**GIVEN INFORMATION:**
★ ★ ★ ★ ★ ★ ★
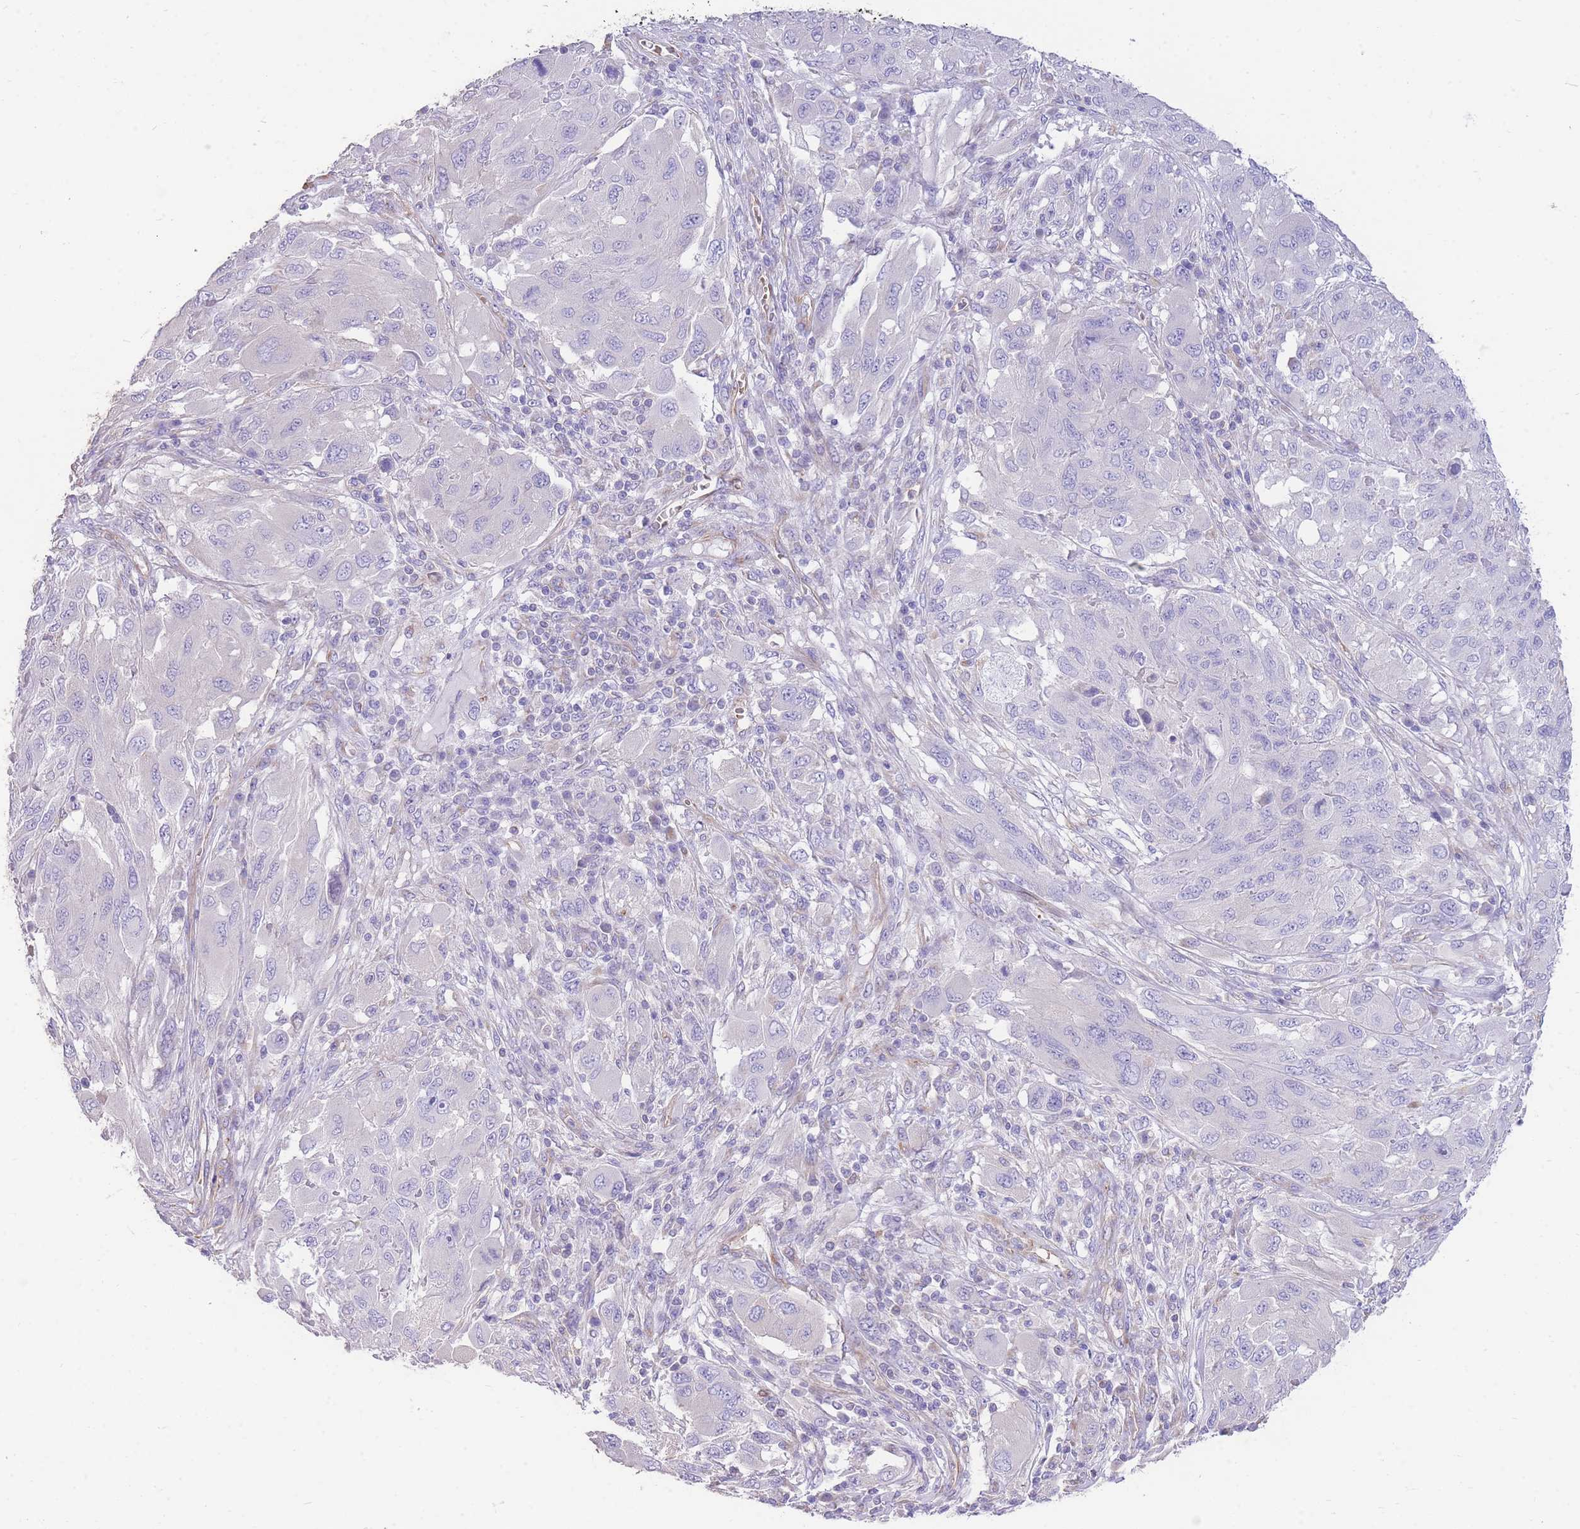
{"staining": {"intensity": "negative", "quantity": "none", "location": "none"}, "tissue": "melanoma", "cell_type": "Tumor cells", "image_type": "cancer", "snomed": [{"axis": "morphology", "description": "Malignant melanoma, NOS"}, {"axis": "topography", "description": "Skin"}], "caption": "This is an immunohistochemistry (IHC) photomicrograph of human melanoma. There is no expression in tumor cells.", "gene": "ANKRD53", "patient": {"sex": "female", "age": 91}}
★ ★ ★ ★ ★ ★ ★
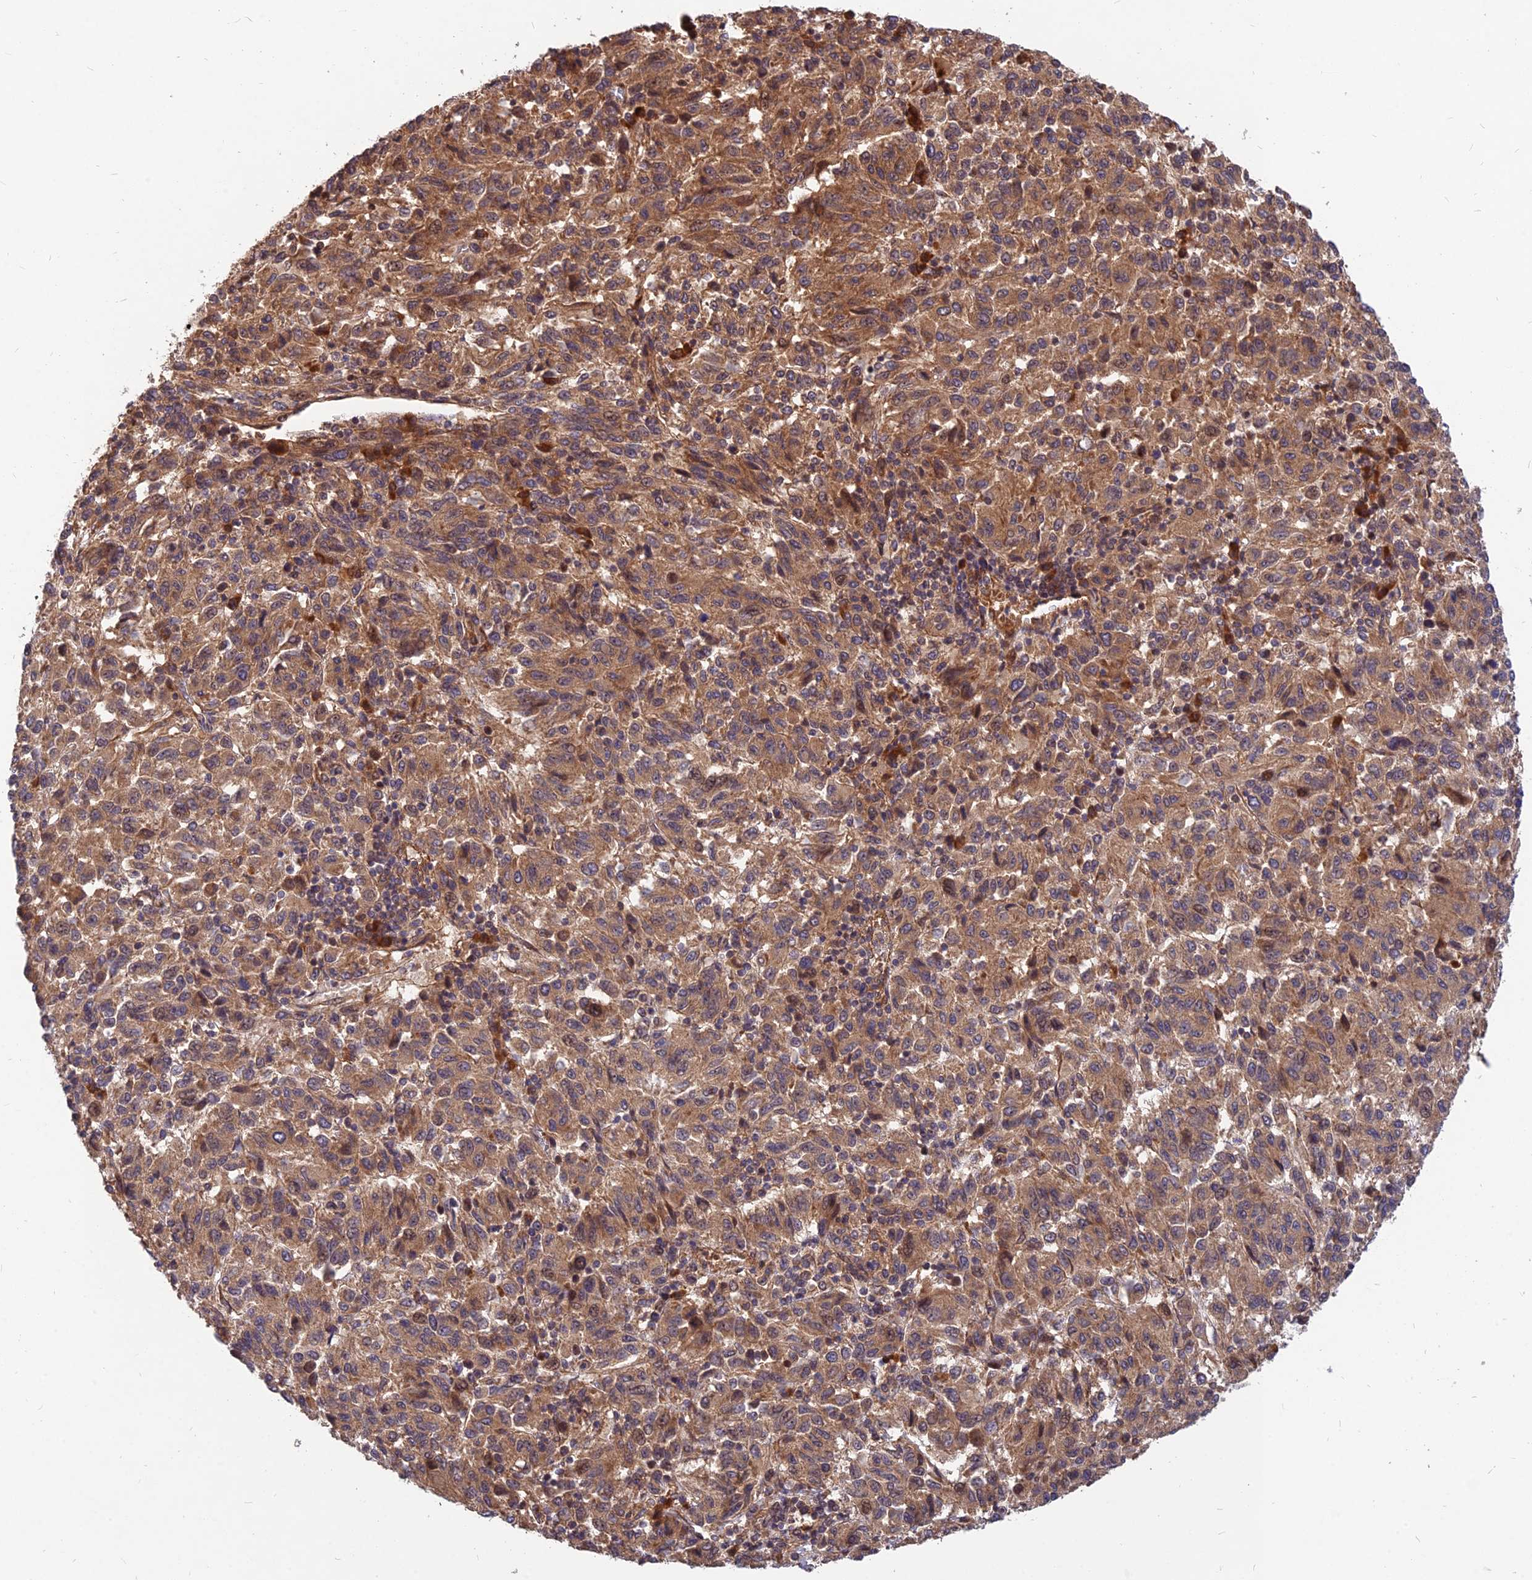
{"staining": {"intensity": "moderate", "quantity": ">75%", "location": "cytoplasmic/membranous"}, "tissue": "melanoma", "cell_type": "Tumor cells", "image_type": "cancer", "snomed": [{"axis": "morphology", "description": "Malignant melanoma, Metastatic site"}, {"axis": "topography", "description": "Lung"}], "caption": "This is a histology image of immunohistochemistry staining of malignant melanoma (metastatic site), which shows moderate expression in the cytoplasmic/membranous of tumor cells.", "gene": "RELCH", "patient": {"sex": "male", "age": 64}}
★ ★ ★ ★ ★ ★ ★
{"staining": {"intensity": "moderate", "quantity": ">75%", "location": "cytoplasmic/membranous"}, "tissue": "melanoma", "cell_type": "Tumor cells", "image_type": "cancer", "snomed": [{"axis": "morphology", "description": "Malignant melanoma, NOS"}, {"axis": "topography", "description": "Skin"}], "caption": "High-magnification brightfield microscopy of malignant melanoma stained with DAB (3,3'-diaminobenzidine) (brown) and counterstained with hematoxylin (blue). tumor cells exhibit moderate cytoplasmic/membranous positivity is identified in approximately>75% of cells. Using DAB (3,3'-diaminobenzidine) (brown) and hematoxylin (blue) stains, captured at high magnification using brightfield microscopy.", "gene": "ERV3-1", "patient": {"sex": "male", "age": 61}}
★ ★ ★ ★ ★ ★ ★
**YOUR OBJECTIVE:** Check each line above for the string "This", then copy the ones that have it.

**WORKED SOLUTION:**
{"staining": {"intensity": "negative", "quantity": "none", "location": "none"}, "tissue": "melanoma", "cell_type": "Tumor cells", "image_type": "cancer", "snomed": [{"axis": "morphology", "description": "Malignant melanoma, NOS"}, {"axis": "topography", "description": "Skin"}], "caption": "This is an immunohistochemistry (IHC) photomicrograph of human melanoma. There is no expression in tumor cells.", "gene": "ANKRD53", "patient": {"sex": "female", "age": 91}}
{"staining": {"intensity": "moderate", "quantity": ">75%", "location": "cytoplasmic/membranous"}, "tissue": "melanoma", "cell_type": "Tumor cells", "image_type": "cancer", "snomed": [{"axis": "morphology", "description": "Malignant melanoma, Metastatic site"}, {"axis": "topography", "description": "Lung"}], "caption": "This is a histology image of immunohistochemistry staining of malignant melanoma (metastatic site), which shows moderate expression in the cytoplasmic/membranous of tumor cells.", "gene": "RELCH", "patient": {"sex": "male", "age": 64}}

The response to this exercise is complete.